● Task directions: Retype the listing exactly. Leave out the images.

***** Data for this task

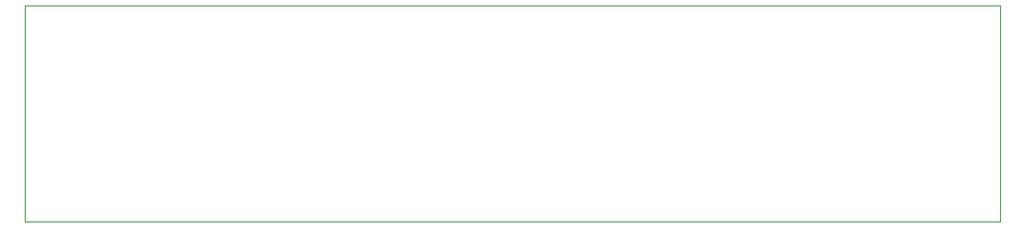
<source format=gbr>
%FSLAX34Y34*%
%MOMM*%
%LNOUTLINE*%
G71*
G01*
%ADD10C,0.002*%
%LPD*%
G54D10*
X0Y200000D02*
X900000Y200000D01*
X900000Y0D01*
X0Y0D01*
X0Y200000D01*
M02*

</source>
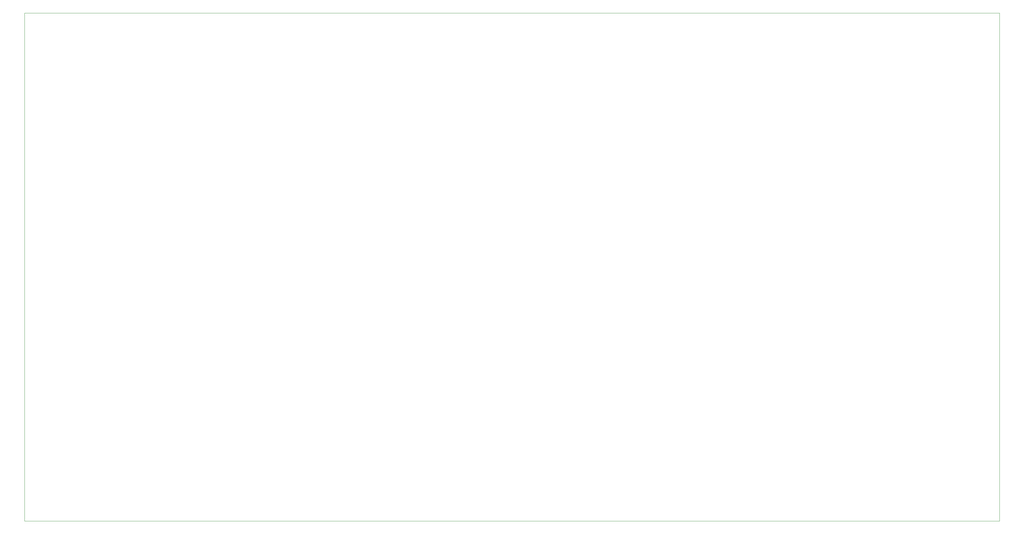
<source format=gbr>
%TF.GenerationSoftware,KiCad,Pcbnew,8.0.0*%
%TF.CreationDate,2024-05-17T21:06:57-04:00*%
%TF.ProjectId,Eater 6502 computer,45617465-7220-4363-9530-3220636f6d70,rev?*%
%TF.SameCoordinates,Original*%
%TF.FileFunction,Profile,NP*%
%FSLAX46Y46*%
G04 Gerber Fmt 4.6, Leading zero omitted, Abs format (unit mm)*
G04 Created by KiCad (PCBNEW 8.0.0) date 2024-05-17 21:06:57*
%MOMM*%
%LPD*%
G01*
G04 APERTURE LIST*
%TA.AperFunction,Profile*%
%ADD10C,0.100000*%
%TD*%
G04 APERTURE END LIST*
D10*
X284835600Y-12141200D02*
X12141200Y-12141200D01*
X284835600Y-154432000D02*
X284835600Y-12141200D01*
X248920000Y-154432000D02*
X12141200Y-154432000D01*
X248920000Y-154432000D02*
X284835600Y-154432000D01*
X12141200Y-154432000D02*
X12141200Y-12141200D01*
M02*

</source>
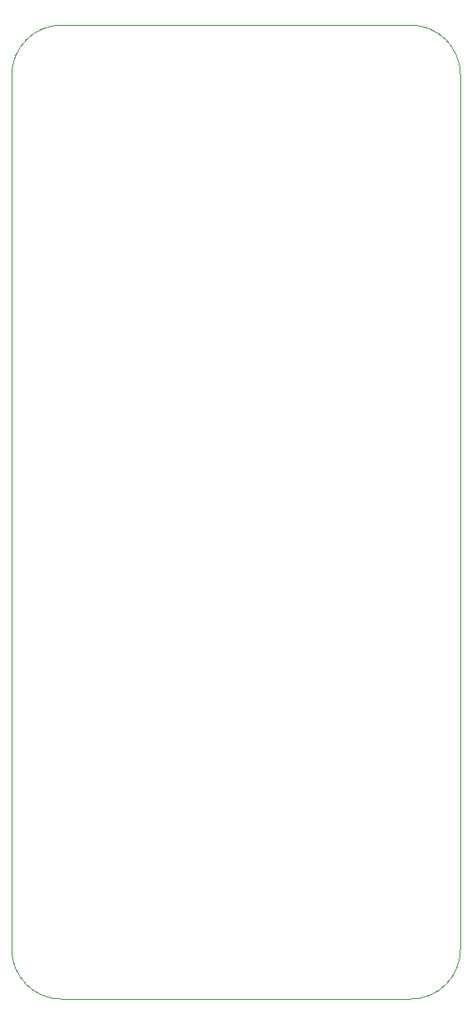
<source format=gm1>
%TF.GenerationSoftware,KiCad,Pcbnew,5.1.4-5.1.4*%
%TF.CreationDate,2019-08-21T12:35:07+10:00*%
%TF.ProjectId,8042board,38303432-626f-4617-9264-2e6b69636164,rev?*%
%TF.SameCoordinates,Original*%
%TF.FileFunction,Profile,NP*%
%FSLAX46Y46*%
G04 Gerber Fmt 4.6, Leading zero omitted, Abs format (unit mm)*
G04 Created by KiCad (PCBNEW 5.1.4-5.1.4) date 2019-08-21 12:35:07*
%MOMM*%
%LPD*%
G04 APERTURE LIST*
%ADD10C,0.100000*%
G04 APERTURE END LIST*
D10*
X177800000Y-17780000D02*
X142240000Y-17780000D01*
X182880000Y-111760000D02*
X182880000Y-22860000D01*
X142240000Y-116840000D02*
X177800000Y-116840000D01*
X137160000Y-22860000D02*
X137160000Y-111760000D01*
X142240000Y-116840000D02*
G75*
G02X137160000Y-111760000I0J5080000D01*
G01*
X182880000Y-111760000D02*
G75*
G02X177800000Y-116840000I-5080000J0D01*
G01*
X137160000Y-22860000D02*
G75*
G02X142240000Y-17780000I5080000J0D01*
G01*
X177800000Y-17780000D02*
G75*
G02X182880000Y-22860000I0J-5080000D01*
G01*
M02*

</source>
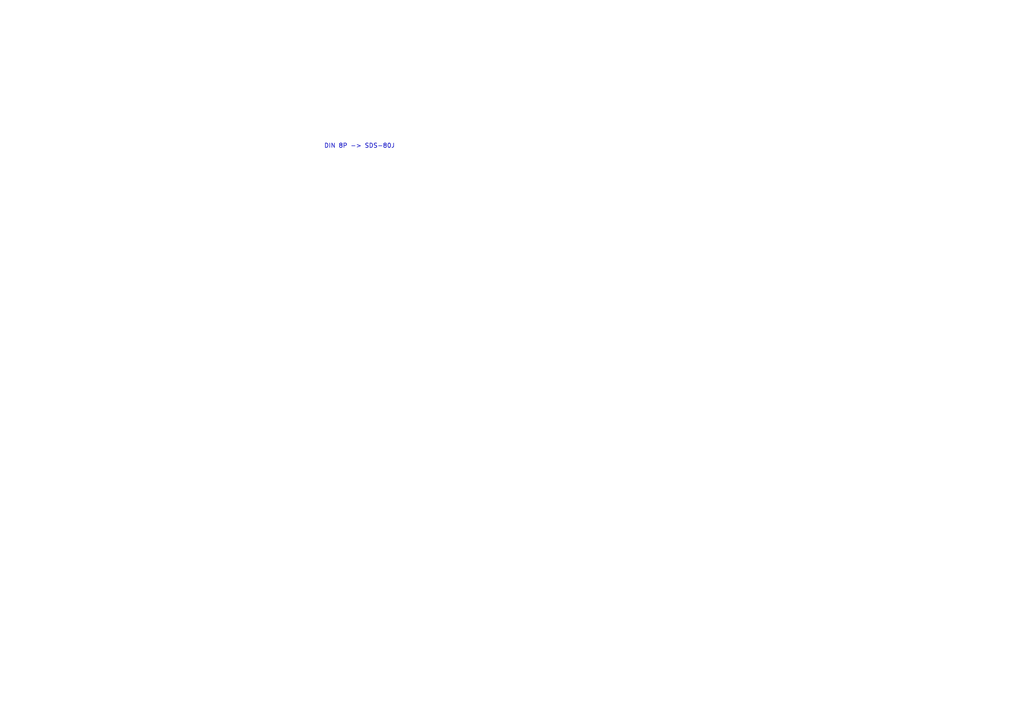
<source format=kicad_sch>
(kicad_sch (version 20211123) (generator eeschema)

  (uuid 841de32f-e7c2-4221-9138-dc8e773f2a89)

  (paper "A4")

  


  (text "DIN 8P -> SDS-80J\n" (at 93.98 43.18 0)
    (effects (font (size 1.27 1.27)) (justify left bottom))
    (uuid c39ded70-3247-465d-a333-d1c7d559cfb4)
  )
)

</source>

**********

● Output for this task:
<source format=gbr>
%FSLAX34Y34*%
%MOMM*%
%LNOUTLINE*%
G71*
G01*
%ADD10C,0.002*%
%LPD*%
G54D10*
X0Y200000D02*
X900000Y200000D01*
X900000Y0D01*
X0Y0D01*
X0Y200000D01*
M02*

</source>
<source format=gbr>
%TF.GenerationSoftware,KiCad,Pcbnew,8.0.0*%
%TF.CreationDate,2024-05-17T21:06:57-04:00*%
%TF.ProjectId,Eater 6502 computer,45617465-7220-4363-9530-3220636f6d70,rev?*%
%TF.SameCoordinates,Original*%
%TF.FileFunction,Profile,NP*%
%FSLAX46Y46*%
G04 Gerber Fmt 4.6, Leading zero omitted, Abs format (unit mm)*
G04 Created by KiCad (PCBNEW 8.0.0) date 2024-05-17 21:06:57*
%MOMM*%
%LPD*%
G01*
G04 APERTURE LIST*
%TA.AperFunction,Profile*%
%ADD10C,0.100000*%
%TD*%
G04 APERTURE END LIST*
D10*
X284835600Y-12141200D02*
X12141200Y-12141200D01*
X284835600Y-154432000D02*
X284835600Y-12141200D01*
X248920000Y-154432000D02*
X12141200Y-154432000D01*
X248920000Y-154432000D02*
X284835600Y-154432000D01*
X12141200Y-154432000D02*
X12141200Y-12141200D01*
M02*

</source>
<source format=gm1>
%TF.GenerationSoftware,KiCad,Pcbnew,5.1.4-5.1.4*%
%TF.CreationDate,2019-08-21T12:35:07+10:00*%
%TF.ProjectId,8042board,38303432-626f-4617-9264-2e6b69636164,rev?*%
%TF.SameCoordinates,Original*%
%TF.FileFunction,Profile,NP*%
%FSLAX46Y46*%
G04 Gerber Fmt 4.6, Leading zero omitted, Abs format (unit mm)*
G04 Created by KiCad (PCBNEW 5.1.4-5.1.4) date 2019-08-21 12:35:07*
%MOMM*%
%LPD*%
G04 APERTURE LIST*
%ADD10C,0.100000*%
G04 APERTURE END LIST*
D10*
X177800000Y-17780000D02*
X142240000Y-17780000D01*
X182880000Y-111760000D02*
X182880000Y-22860000D01*
X142240000Y-116840000D02*
X177800000Y-116840000D01*
X137160000Y-22860000D02*
X137160000Y-111760000D01*
X142240000Y-116840000D02*
G75*
G02X137160000Y-111760000I0J5080000D01*
G01*
X182880000Y-111760000D02*
G75*
G02X177800000Y-116840000I-5080000J0D01*
G01*
X137160000Y-22860000D02*
G75*
G02X142240000Y-17780000I5080000J0D01*
G01*
X177800000Y-17780000D02*
G75*
G02X182880000Y-22860000I0J-5080000D01*
G01*
M02*

</source>
<source format=kicad_sch>
(kicad_sch (version 20211123) (generator eeschema)

  (uuid 841de32f-e7c2-4221-9138-dc8e773f2a89)

  (paper "A4")

  


  (text "DIN 8P -> SDS-80J\n" (at 93.98 43.18 0)
    (effects (font (size 1.27 1.27)) (justify left bottom))
    (uuid c39ded70-3247-465d-a333-d1c7d559cfb4)
  )
)

</source>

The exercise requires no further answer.